In other words I guess, "it is not going to happen, but it's outside the scope of this article to explain why not in mathematical terms".

As for trying not to speak about "relativistic mass", one of the things I have learned from all this is that apparently people have been trying to avoid the term almost as long as it has existed.

The article links to another article "Does mass change with velocity" which has for example the following paragraph.

"In the final analysis the issue is a debate over whether or not relativistic mass should be used, and is a matter of semantics and teaching methods. The concept of relativistic mass is not wrong: it can have its uses in special relativity at an elementary level. This debate surfaced in Physics Today in 1989 when Lev Okun wrote an article urging that relativistic mass should no longer be taught (42 #6, June 1989, pg 31). Wolfgang Rindler responded with a letter to the editors to defend its continued use. (43 #5, May 1990, pg 13)."

When I was at university I picked up the idea from somewhere or someone I don't remember, that it was better to consider it as "relativistic inertia", which is part of what triggered my original question.

 

[pmb_phy]

"In the final analysis the issue is a debate over whether or not relativistic mass should be used, and is a matter of semantics and teaching methods. The concept of relativistic mass is not wrong: it can have its uses in special relativity at an elementary level. This debate surfaced in Physics Today in 1989 when Lev Okun wrote an article urging that relativistic mass should no longer be taught (42 #6, June 1989, pg 31). Wolfgang Rindler responded with a letter to the editors to defend its continued use. (43 #5, May 1990, pg 13)."

That article by Okun is filled with flaws. In fact each and ever argument he gave is wrong. Granted, they seem correct if you don't take the time to really look into it, but I had plenty of time and picked each one apart.

Pete

 

[quartodeciman]

...imagine a sphere smaller than the radius of the star 'at rest' but concentric with the star, and then say "even if you ignore the 'relativistic mass' and only consider the length contraction the mass within this sphere goes up". In this way of looking at it, the fact that the star itself is no longer a sphere does not matter, provided you can find a sphere with sufficient mass inside it.

I was thinking that removing spherical symmetry alters the metric and requires different solutions.
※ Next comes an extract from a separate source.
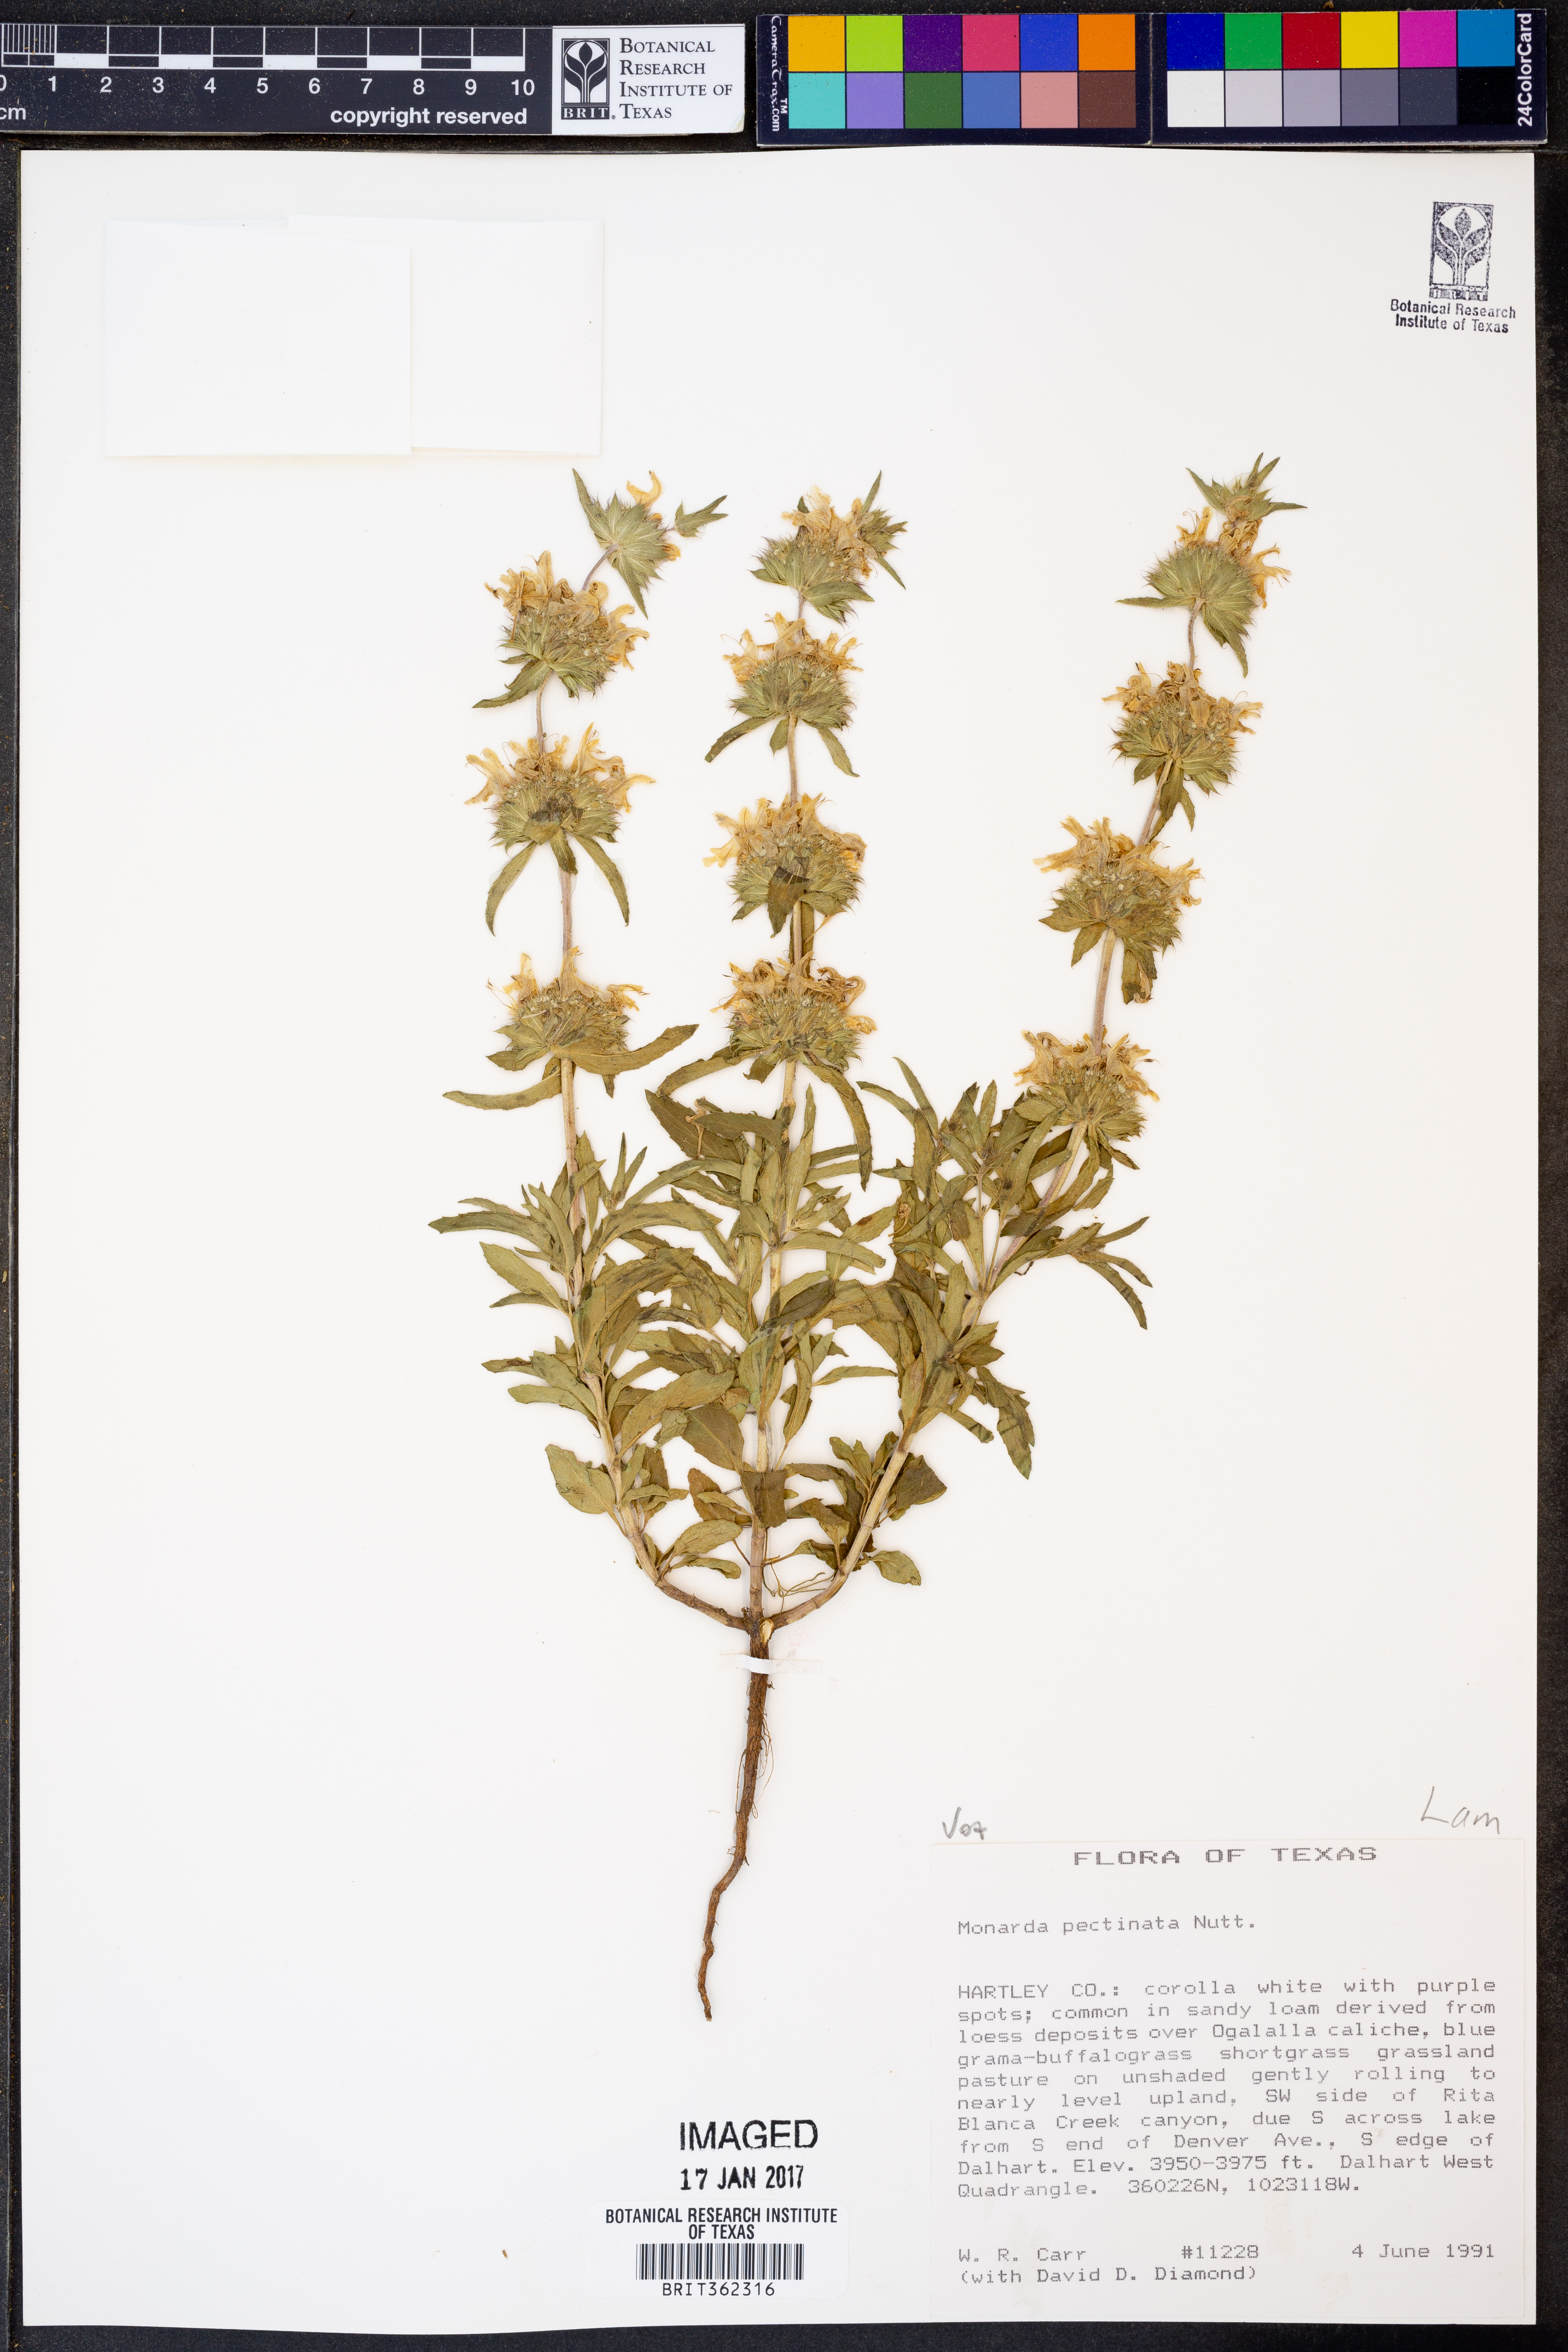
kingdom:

As for trying not to speak about "relativistic mass", one of the things I have learned from all this is that apparently people have been trying to avoid the term almost as long as it has existed.

That wasn't my impression. I started investigating the ideas of SR back when Einstein still lived and worked. I don't recall any complaints about relativistic mass then. People who accepted SR gladly used the Lewis-Tolman style of derivation for SR dynamical relations. I can't speak for those who objected to SR theory in the first place. And I can't relate what was complained in journal notes, because I didn't know any. For me, the energy-first (invariant-mass-only) school was just suddenly there with a vengeance. Maybe it was the mid-1960s that I first noticed it.

When I was at university I picked up the idea from somewhere or someone I don't remember, that it was better to consider it as "relativistic inertia", which is part of what triggered my original question.

My thought on that is of a strong objection to reification (treating something abstract as if it were real and substantial). Elementary masses are real existents. On the other hand, energy is an abstract concept from the beginning, so it doesn't bear that onus. The answer to "What is energy made of" is easily answered "It's not made of anything because it is a quantitative abstraction, not a substance". So, particle physicists readily convert masses to energies and deal exclusively and freely in that abstract domain. Masses are thereby filled in as final conclusions to HEP problems. That's just my supposition of the situation. The GR (what makes gravity?) situation seems to be another major battlefield for this opposition.